In the most general form, it can be said that the biological level of personality analysis characterizes the sensorological stage of the development of disability, the psychological level is more connected with the evaluation stage, and the socio-psychological level of analysis manifests itself at the stage of the patient's attitude to his illness formation.

Personality reactions to somatic suffering

Personal reactions to somatic suffering can be classified as follows: normosomatonosognosia, hypersomatonosognosia, hypo-somnonosognosia, dissomatonosognosia.

Normosomonosognosia is a type of personal reaction to somatic suffering, in which the patient correctly assesses his condition and perspective, his assessments coincide with the treatment of doctors, the attitude towards the disease is adequate and the patient has a positive attitude towards treatment (diagnostic and rehabilitation procedures). Patients of this group are represented in two ways: some are active in the fight against the disease, trying to find the best way out of the situation, overcome it or adapt to it. Patients with normosomonosognosia before the illness are usually strong, balanced and harmonious individuals. Other patients are characterized by a decrease in activity, inability to overcome negative experiences, acting as a passive-contemplative observer. In this case, the estimated symptoms prevail over the sensory ones.

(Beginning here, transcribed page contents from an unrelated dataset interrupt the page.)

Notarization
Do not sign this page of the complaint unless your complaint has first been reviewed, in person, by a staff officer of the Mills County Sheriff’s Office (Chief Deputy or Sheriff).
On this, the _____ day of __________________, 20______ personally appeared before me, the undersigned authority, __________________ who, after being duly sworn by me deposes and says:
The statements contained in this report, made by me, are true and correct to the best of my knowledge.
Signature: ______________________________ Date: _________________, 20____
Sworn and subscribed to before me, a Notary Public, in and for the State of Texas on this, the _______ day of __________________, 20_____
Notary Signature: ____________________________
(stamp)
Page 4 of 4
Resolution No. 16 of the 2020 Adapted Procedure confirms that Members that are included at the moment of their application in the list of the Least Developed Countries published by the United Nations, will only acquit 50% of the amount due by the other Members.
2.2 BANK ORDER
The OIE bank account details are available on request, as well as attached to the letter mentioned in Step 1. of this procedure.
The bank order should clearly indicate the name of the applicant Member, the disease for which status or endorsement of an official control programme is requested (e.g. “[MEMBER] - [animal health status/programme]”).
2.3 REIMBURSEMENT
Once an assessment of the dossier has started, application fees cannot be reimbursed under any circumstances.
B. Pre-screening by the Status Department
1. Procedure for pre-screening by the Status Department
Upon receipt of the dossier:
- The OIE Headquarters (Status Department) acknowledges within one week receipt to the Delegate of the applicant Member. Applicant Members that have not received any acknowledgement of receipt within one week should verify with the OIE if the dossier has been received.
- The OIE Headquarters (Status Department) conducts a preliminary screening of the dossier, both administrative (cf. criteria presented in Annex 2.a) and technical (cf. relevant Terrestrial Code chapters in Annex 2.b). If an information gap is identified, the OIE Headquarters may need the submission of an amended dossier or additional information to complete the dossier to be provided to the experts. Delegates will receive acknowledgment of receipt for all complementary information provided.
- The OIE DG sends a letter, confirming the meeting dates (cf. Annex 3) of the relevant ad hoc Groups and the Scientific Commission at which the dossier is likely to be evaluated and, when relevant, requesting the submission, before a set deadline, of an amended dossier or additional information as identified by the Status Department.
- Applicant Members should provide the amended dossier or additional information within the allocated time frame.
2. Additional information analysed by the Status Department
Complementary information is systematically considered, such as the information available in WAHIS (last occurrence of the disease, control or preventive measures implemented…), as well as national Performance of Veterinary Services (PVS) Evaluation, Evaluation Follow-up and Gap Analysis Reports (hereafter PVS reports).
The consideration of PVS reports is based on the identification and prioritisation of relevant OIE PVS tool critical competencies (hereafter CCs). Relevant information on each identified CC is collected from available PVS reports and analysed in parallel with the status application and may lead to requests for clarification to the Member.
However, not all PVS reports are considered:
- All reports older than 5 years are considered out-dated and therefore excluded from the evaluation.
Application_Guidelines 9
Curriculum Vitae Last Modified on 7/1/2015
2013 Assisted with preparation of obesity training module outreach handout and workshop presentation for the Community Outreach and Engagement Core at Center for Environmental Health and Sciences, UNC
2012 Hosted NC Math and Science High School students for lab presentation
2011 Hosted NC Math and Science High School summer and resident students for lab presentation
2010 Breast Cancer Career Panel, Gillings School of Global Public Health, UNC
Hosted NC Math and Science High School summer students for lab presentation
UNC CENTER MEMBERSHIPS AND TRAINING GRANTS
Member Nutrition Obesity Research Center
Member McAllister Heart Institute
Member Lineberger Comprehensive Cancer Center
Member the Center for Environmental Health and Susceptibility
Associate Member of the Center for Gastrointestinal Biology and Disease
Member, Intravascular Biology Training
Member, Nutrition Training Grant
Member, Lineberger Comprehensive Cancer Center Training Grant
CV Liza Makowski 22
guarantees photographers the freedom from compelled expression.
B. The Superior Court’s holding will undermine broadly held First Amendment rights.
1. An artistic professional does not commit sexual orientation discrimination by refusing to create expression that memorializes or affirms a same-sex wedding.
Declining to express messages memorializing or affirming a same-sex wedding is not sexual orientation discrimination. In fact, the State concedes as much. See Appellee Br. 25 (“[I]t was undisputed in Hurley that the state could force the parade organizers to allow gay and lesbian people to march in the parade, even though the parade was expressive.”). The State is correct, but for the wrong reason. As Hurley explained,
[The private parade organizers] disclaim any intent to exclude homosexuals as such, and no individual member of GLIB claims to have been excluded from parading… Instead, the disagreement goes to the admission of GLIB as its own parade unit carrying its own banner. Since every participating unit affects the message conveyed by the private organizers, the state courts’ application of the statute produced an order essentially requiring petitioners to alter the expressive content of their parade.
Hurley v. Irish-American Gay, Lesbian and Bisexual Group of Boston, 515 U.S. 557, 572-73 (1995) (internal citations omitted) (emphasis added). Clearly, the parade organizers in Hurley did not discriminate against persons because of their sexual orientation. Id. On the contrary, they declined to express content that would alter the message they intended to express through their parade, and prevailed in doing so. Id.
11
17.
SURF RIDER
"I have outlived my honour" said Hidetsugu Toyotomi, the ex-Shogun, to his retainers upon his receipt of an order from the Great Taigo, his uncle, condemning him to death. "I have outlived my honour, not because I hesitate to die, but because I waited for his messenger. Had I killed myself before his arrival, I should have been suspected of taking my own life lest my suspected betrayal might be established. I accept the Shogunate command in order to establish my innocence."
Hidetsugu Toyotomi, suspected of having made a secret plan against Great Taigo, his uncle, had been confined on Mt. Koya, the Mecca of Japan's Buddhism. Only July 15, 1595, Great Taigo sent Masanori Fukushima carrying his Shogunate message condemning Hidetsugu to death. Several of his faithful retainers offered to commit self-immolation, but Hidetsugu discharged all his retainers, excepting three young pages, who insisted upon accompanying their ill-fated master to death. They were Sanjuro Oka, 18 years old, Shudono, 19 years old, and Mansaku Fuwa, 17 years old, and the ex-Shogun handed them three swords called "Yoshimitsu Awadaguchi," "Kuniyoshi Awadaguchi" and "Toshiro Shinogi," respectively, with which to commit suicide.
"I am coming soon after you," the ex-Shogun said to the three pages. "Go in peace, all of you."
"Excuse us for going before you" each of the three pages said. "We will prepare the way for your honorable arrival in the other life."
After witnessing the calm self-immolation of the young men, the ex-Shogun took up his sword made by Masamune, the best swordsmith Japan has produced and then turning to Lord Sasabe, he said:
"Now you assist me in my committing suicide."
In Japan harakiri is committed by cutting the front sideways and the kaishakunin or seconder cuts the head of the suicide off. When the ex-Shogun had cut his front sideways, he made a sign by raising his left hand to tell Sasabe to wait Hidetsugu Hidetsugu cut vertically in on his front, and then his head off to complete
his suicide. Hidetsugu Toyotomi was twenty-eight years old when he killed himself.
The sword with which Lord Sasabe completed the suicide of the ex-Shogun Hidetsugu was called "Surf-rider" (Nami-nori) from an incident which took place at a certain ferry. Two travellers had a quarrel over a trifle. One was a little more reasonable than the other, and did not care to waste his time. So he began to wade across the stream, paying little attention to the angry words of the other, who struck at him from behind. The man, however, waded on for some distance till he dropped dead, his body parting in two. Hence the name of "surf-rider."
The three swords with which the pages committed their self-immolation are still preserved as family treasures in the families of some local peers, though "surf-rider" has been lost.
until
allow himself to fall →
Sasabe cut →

Hyper somatosognosia is a type of personal reaction to somatic suffering, in which patients tend to overestimate the significance of individual symptoms and the disease as a whole, their consequences, which does not correspond to the objective danger of the clinical picture. Such hyperactualization, affective coloring of painful phenomena leads to concentration of attention and human efforts aimed at recovery. Revaluation of the significance of the disease can be expressed in the representations and vital threat, the danger of limiting (losing) the possibility of professional and labor and social activities, as well as hypertrophied evaluation of the ethical, aesthetic and intimate components of the consequences of the disease. In some cases, elements of anxiety, panic, mood reduction, and the confinement of thought to illness are typical. Patients are rushing about in search of a more qualified doctor, in their opinion; acquire the newest medications; Strongly read special literature on their illness. In other cases, there is a decrease in mood, but without a plaque of anxiety, apathy and monotony. Affirming the aimlessness of treatment and rehabilitation procedures, patients, nevertheless, punctually fulfill all prescriptions of specialists and drug treatment.

Hypoxomonosognosia refers to this type of personal response to a somatic disease, which reveals an underestimation by a person of the severity and severity of the disease, its individual signs or symptoms in general. Such underestimation manifests itself in statements, statements, ideas and behavior.

Dyssomatonosognosia is called a kind of protective psychological reaction, when, with formal awareness and disease, it is actually ignored in the patient's behavior. As a rule, there is a non-recognition of the disease with a weak expression of objective signs, fraught with a threat to the health and even the life of the patient. Fear of the consequences of the disease leads to the exclusion of thoughts about the illness from the mind, especially when the prospect of an unfavorable outcome in the process of social interaction is outlined. External signs of such behavior of the patient are manifested in the desire to deny the fact of the disease and the lack of desire to discuss painful symptoms.